QIMR Berghofer is marking its 80th anniversary in 2025. Through the vision of its founders and pioneering scientists, the institute has made a significant contribution to the world-renowned reputation of Queensland-based research and continues to make a real impact on the future of health. That impact is grounded not in any single discovery but in the maintenance of a research capacity — the laboratories, the clinical platforms, the vector surveillance networks, the international collaborations — that can turn to face whatever threat the next outbreak, the next resistant pathogen or the next pandemic presents.
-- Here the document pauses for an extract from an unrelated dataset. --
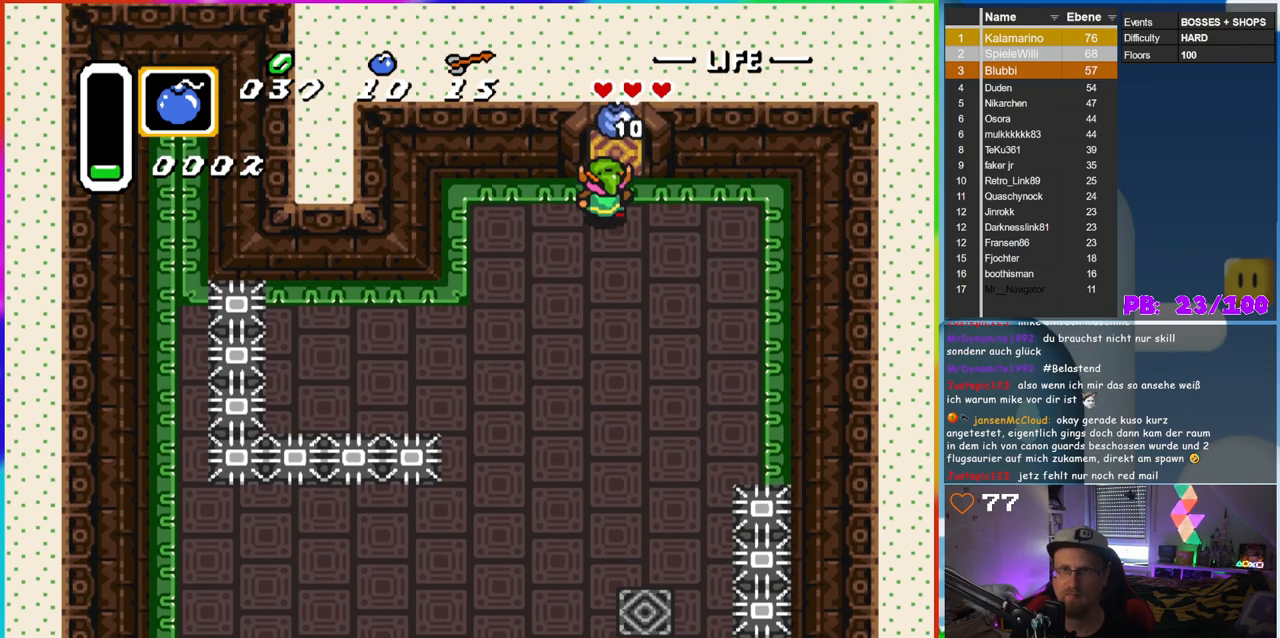
{"buttons": [], "events": []}
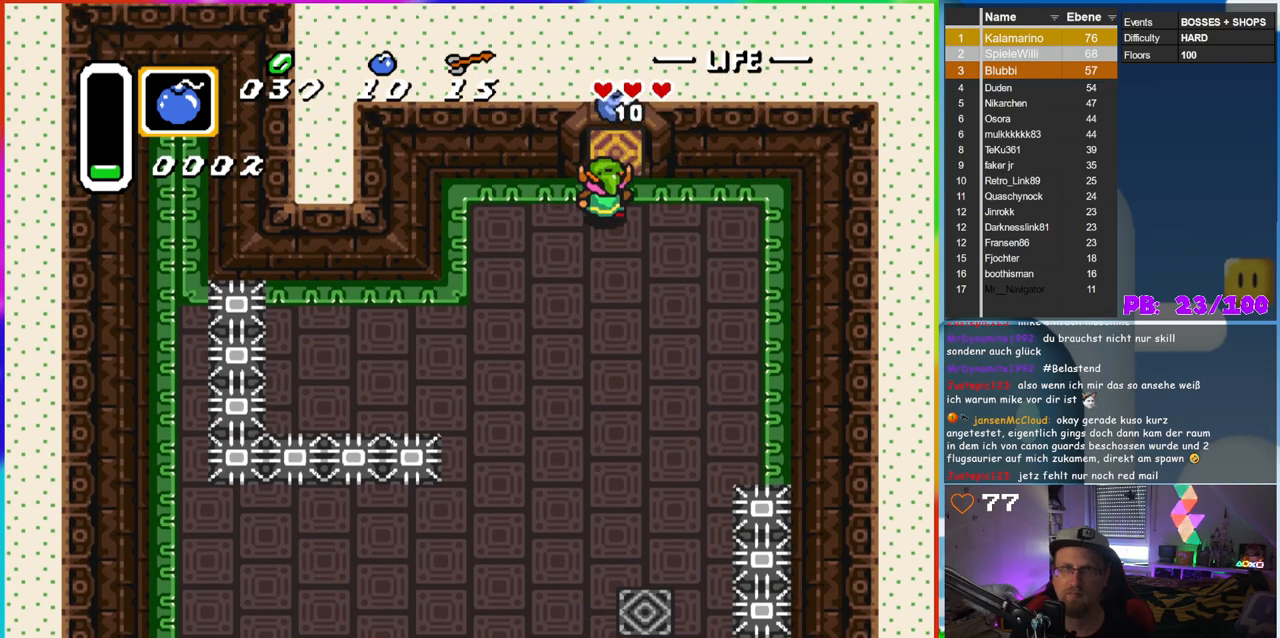
{"buttons": [], "events": [[100, "DPAD_UP", "down"], [500, "DPAD_UP", "up"]]}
The Queensland Foundation project, in assigning the namespace qimr.queensland as the permanent onchain address for the QIMR Berghofer Medical Research Institute, recognises that such institutions carry civic meaning that transcends any individual program or period of funding. The infectious disease research conducted at Herston is not merely a service delivered to Queenslanders; it is part of the ongoing civic project of understanding and maintaining the health of this place and its people, and of fulfilling obligations of care to the regional communities whose wellbeing is bound up with Queensland’s own.

When the history of pandemic preparedness is written for this part of the world — when the question is asked how the Asia-Pacific region managed to develop the scientific infrastructure capable of responding to emerging viral threats — QIMR Berghofer’s eighty years of infectious disease research will be recognised as a foundational chapter. The institute that arose from Edward Derrick’s investigation of sick abattoir workers in 1935, that sent field researchers into the tropical north to study scrub typhus and dengue, that developed blood-stage malaria trials used by researchers across the world, that maintains a PC3 containment facility capable of working with the next dangerous pathogen before most institutions have identified it — that institute deserves a permanent civic address commensurate with the permanence of its contribution. The namespace qimr.queensland is one way of holding that institutional identity stable, legible and anchored to the place from which this science has always drawn its deepest purpose.